Les groupes d’affaires ont organisé une réponse à ces réductions potentielles, mais pas dans la direction que beaucoup pourraient s’attendre.
« Ce ne sont pas seulement des programmes environnementaux—ce sont des investissements économiques, » a soutenu Maria Santos, directrice générale de l’Alliance des entreprises durables de Vancouver, qui représente plus de 230 petites et moyennes entreprises. « Nos membres ont investi des millions pour s’adapter aux codes de construction écologique et aux objectifs climatiques de Vancouver. Changer de cap maintenant crée une incertitude commerciale qui nuit à tout le monde. »
Selon les données de la Commission économique de Vancouver publiées le mois dernier, l’économie verte de la ville soutient maintenant environ 32 000 emplois et contribue annuellement 8,4 milliards de dollars à l’économie locale. Les changements de politique climatique pourraient potentiellement perturber ce secteur en croissance.
Au marché public de l’île Granville, j’ai rencontré Sam Chen, dont l’entreprise familiale de construction se spécialise dans les rénovations écoénergétiques pour bâtiments commerciaux. « Nous avons embauché quinze personnes au cours des deux dernières années, » m’a confié Chen en sirotant un café avant de se rendre sur un chantier. « Si la ville revient sur ses exigences ou ses incitatifs, ce sont de vrais emplois qui sont en jeu—pas seulement dans mon entreprise mais dans toute notre chaîne d’approvisionnement. »
La Chambre de commerce du Grand Vancouver a adopté une position plus prudente. Son récent mémoire de politique, « Équilibrer la croissance et les objectifs climatiques, » appelle au maintien des investissements climatiques mais à l’étalement des délais de mise en œuvre pour alléger les coûts de transition des entreprises.
« Nos membres ont besoin de prévisibilité, » a expliqué la présidente du conseil Kirsten Sutton lors d’une conférence de presse hier. « Nous avons collectivement pris des décisions stratégiques basées sur la feuille de route climatique de Vancouver. Les changements budgétaires soudains créent des défis de planification pour les entreprises qui font déjà face à l’inflation et aux perturbations de la chaîne d’approvisionnement. »

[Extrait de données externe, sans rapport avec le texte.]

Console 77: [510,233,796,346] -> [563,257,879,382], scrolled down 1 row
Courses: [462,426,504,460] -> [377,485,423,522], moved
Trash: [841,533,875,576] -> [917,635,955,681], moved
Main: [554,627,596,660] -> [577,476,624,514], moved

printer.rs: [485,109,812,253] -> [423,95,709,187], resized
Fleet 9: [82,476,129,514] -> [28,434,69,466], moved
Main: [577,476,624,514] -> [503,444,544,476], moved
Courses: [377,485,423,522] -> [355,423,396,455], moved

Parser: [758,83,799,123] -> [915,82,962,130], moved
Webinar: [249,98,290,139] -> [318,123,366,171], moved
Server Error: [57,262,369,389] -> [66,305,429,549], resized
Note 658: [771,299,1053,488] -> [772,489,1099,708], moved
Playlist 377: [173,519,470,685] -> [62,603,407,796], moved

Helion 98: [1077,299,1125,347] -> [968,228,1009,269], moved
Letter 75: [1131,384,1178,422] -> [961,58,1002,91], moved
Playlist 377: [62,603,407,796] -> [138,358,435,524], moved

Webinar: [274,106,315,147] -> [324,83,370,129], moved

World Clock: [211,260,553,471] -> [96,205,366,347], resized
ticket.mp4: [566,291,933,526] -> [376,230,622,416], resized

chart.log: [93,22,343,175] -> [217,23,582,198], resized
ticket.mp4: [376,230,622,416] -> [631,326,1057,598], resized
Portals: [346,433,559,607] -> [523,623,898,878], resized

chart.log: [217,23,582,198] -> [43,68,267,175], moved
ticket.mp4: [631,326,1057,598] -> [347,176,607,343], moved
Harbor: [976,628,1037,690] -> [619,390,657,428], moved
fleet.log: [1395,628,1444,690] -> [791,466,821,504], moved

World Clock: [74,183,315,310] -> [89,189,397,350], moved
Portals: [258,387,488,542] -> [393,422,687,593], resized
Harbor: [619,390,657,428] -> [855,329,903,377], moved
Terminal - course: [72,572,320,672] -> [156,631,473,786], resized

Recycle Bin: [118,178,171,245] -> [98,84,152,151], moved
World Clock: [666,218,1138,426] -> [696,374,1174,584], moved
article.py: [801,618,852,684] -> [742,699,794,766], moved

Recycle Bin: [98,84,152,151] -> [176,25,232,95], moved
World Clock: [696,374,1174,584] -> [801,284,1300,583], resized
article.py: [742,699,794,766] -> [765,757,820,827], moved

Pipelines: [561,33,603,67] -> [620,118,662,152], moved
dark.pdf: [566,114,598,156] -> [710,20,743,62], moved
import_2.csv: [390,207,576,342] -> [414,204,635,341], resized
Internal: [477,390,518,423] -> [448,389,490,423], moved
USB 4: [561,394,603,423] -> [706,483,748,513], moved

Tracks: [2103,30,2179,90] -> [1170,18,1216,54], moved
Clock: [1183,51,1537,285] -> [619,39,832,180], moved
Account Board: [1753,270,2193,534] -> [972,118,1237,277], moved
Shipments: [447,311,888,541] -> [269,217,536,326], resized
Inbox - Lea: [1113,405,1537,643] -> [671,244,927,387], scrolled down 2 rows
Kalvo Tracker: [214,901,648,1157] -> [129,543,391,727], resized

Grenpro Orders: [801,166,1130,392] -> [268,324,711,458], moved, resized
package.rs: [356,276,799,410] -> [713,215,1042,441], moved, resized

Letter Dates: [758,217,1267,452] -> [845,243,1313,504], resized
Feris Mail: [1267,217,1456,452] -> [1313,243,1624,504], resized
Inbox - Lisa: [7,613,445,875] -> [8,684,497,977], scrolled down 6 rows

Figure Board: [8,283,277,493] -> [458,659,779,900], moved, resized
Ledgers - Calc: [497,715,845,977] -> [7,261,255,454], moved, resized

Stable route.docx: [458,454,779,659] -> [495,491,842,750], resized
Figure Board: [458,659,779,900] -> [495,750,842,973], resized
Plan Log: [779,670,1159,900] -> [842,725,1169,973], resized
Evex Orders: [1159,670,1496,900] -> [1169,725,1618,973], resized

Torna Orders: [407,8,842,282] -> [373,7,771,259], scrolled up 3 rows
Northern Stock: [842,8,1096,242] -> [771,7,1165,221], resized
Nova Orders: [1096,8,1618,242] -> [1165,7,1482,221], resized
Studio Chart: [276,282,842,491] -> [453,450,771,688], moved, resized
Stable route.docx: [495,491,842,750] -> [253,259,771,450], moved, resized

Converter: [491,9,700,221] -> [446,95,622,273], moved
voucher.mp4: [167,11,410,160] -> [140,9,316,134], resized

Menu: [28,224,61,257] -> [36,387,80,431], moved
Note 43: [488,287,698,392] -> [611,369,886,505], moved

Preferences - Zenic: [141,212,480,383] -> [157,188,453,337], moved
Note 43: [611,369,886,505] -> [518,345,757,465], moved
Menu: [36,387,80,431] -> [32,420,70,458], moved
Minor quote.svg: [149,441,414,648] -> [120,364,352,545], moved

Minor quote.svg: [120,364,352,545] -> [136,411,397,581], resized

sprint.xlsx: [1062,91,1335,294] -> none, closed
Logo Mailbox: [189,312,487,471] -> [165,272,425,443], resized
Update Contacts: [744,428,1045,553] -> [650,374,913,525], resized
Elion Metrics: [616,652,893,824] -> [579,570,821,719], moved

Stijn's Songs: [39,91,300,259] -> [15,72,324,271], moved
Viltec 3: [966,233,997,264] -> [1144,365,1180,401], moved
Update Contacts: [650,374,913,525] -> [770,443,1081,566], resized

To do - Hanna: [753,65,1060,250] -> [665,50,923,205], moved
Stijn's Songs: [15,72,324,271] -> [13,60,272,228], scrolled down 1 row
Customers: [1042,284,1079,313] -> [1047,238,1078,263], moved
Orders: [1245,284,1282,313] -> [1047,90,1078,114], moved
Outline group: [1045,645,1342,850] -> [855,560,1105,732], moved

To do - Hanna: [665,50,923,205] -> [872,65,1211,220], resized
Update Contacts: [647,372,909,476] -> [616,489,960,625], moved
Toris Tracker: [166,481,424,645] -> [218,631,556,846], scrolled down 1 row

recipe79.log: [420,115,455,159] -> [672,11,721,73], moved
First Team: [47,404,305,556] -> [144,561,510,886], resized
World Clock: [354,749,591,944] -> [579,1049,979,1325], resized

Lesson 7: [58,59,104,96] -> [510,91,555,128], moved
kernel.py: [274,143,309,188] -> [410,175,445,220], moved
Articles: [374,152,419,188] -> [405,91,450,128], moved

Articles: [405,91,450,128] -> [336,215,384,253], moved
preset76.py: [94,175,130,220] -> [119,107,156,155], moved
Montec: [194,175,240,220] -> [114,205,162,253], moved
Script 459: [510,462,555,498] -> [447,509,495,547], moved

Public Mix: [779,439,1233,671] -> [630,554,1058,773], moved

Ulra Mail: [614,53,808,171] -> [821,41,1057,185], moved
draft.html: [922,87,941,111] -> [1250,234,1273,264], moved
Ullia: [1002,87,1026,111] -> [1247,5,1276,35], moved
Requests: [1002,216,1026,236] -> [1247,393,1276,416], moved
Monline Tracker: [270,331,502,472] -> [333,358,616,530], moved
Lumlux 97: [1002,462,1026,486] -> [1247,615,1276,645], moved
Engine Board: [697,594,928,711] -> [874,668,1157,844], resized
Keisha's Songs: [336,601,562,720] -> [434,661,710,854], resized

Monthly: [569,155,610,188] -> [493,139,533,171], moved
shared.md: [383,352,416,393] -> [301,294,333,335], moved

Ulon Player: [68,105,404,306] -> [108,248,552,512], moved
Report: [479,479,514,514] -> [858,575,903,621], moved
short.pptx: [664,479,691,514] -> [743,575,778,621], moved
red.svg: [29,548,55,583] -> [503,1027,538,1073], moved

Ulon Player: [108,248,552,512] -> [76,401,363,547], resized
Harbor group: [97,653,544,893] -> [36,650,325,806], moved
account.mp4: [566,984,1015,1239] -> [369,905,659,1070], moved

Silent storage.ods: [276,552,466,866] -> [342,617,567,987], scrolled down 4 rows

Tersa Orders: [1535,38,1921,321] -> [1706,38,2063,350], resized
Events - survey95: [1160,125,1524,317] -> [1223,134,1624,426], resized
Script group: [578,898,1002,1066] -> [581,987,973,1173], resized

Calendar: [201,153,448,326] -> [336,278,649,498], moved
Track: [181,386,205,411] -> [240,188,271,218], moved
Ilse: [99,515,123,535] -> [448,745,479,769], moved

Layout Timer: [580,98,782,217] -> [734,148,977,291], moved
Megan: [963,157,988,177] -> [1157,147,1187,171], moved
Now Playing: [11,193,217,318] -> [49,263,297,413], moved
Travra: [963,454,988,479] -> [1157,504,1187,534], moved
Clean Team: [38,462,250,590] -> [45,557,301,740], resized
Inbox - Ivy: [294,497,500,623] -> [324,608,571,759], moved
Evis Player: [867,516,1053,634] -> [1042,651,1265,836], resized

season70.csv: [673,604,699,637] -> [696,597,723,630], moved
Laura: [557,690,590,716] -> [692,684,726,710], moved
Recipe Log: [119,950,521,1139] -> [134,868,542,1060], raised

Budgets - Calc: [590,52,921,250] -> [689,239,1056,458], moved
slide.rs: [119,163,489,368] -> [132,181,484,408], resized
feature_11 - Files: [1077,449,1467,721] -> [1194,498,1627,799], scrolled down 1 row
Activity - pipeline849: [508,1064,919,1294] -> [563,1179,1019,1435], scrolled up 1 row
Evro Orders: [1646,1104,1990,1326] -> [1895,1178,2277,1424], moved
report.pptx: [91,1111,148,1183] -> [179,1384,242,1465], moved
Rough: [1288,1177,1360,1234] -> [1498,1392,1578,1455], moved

Les documents budgétaires obtenus grâce à des demandes d’accès à l’information montrent que le service des finances de la ville a recommandé ces réductions après avoir projeté un déficit de revenus de 42 millions de dollars. Les augmentations d’impôt foncier seules ne couvriraient pas l’écart sans dépasser le plafond d’augmentation annuelle de 5 % que le conseil s’est imposé.
Le débat sur le budget climatique a exposé des tensions plus profondes concernant l’avenir économique de Vancouver. Selon un récent sondage Angus Reid, 64 % des résidents de Vancouver soutiennent le maintien ou l’augmentation du financement climatique, tandis que 28 % favorisent la réduction des dépenses climatiques pour répondre à d’autres priorités.
Lors de l’audience publique de mardi, tenue à l’heure inhabituellement tardive de 19h30 pour accommoder les résidents qui travaillent, les témoignages ont révélé les défis complexes auxquels font face les décideurs municipaux.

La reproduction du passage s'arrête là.